• Material for the task:
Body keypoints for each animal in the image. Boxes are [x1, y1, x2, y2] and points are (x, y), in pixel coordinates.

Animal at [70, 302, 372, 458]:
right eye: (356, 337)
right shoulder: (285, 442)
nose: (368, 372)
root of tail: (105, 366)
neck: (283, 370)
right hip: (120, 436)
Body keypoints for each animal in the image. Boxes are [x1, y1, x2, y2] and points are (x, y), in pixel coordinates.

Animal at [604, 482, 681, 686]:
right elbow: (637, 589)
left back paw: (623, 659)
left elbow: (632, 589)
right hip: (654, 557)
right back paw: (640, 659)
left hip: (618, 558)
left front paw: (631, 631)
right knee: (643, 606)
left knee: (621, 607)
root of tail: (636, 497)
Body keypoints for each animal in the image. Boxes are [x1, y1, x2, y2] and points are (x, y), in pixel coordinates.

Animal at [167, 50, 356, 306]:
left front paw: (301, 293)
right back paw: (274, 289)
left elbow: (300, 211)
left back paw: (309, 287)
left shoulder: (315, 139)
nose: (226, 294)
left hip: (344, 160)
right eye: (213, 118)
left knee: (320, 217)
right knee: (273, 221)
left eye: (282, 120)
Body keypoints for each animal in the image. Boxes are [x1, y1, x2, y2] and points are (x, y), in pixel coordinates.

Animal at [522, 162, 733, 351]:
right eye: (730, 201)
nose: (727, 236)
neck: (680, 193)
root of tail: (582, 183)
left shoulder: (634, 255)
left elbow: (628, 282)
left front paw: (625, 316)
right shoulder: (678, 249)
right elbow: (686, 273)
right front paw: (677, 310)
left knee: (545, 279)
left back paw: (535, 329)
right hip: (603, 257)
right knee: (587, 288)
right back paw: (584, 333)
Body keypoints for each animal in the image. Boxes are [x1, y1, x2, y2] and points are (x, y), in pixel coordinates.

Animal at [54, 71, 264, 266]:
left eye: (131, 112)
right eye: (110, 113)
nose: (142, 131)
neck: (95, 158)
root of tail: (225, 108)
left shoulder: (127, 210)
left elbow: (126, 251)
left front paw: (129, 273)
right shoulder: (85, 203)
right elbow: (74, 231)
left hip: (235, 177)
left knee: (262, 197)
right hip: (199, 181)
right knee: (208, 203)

...

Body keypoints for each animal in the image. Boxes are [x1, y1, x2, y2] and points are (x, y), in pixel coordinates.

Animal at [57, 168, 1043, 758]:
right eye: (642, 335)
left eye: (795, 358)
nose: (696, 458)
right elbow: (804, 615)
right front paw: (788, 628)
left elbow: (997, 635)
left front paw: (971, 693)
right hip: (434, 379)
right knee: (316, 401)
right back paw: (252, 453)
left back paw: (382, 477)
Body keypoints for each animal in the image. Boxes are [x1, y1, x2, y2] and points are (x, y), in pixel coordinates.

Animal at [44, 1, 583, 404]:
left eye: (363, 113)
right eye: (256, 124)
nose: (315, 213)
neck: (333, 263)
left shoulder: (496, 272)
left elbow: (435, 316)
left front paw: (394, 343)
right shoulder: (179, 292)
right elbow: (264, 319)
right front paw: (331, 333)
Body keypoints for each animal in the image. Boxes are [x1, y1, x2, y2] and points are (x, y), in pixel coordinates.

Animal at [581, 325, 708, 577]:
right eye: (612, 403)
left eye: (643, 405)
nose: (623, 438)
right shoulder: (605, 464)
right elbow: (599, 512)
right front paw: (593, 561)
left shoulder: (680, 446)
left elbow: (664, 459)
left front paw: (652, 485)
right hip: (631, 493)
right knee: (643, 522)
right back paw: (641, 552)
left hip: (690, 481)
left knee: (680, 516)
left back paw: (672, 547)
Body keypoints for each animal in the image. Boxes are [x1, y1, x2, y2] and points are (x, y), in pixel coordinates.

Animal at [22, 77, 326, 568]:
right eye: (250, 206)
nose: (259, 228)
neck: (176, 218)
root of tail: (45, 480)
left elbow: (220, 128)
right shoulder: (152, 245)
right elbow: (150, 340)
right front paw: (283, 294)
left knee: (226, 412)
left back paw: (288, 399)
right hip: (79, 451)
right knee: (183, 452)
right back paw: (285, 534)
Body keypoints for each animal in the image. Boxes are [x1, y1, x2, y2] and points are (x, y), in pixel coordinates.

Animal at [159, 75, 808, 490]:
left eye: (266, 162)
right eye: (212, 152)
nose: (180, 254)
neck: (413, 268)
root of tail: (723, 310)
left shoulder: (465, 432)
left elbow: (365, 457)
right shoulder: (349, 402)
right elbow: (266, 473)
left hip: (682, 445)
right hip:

• What you need to do:
Once you reach the line with "left front paw: (129, 273)" in the data above, copy it and every line after it exactly, up to and including the line with "right knee: (208, 203)".

• Output for this task:
left front paw: (129, 273)
right shoulder: (85, 203)
right elbow: (74, 231)
left hip: (235, 177)
left knee: (262, 197)
right hip: (199, 181)
right knee: (208, 203)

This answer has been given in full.